The impact of the remaining evaluated features on ticagrelor hepatic transformation during the first six hours after ticagrelor LD is ambiguous. Morphine, which delays and attenuates bioavailability of ticagrelor in patients with AMI13, in our analysis significantly decreased \(\frac{AU{C}_{M}}{AU{C}_{T}}\) only when assessed with linear regression analysis. Morphine follows metabolic pathway which does not include CYP3A enzymes, thus clinically relevant interaction with ticagrelor metabolism is rather unlikely38. Our supplementary multiple regression analysis model included smoking as a potential factor influencing ticagrelor metabolism, based on a pharmacokinetic model for ticagrelor and its metabolite suggesting that smoking alters apparent clearance of ticagrelor and AR-C124910XX31. In our analysis habitual smoking was the only clinical characteristic that positively affects \(\frac{AU{C}_{M}}{AU{C}_{T}}\) (beta-coefficient for supplementary multiple regression analysis = 0.20). The mechanism behind this finding also remains undetermined as smoking does not affect CYP3A-mediated metabolism31.

In subgroup analyses of the PLATO study the cardiovascular benefit was consistent in patients treated with ticagrelor compared with those treated with clopidogrel irrespective of type of treatment for STEMI or NSTE-ACS, diabetic status and glycemic control, or smoking status39,40,41,42. Thus, the clinical significance of our findings is obscure, uncertain and warrants further research.

Study limitations

One could perceive lack of pharmacodynamic data as a limitation of this analysis, however it was the authors’ intention to focus on ticagrelor metabolism only. It also has to be noted that the ethnicity of the examined group was homogenous (100% Caucasian), which closely reflects the ethnical structure seen in Poland, where both analyzed studies were conducted. Additionally, smoking status was collected only based on information obtained from each patient, and was not validated objectively.

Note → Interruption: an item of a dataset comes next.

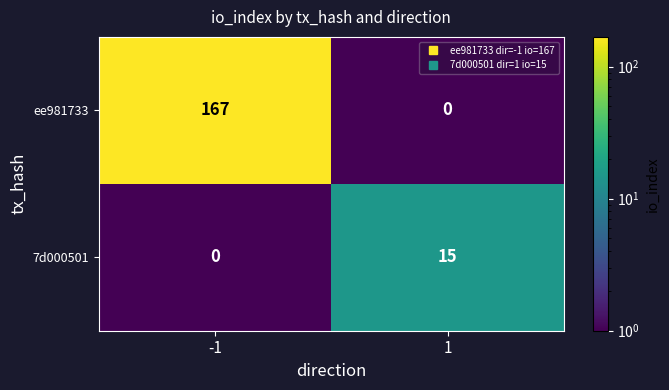

How many data points does each series have?

2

Moreover, several limitations resulted from the design of the included trials. Neither of two studies evaluated clinical endpoints, thus these data were not available. The information on the time span between the onset of chest pain and ticagrelor loading dose was incomplete, and therefore was not included in the analysis. The liver function was not evaluated at the time of enrolment for the analyzed studies, and the exclusion due to liver function impairment was made based on medical history of severe hepatic disease only.

Conclusions

The degree of ticagrelor hepatic transformation into its active metabolite following a standard 180 mg LD in the setting of ACS is decreased in patients with STEMI and DM. Morphine may be related to smaller, and smoking with greater rate of ticagrelor metabolism in patients with ACS, but these data are not completely conclusive.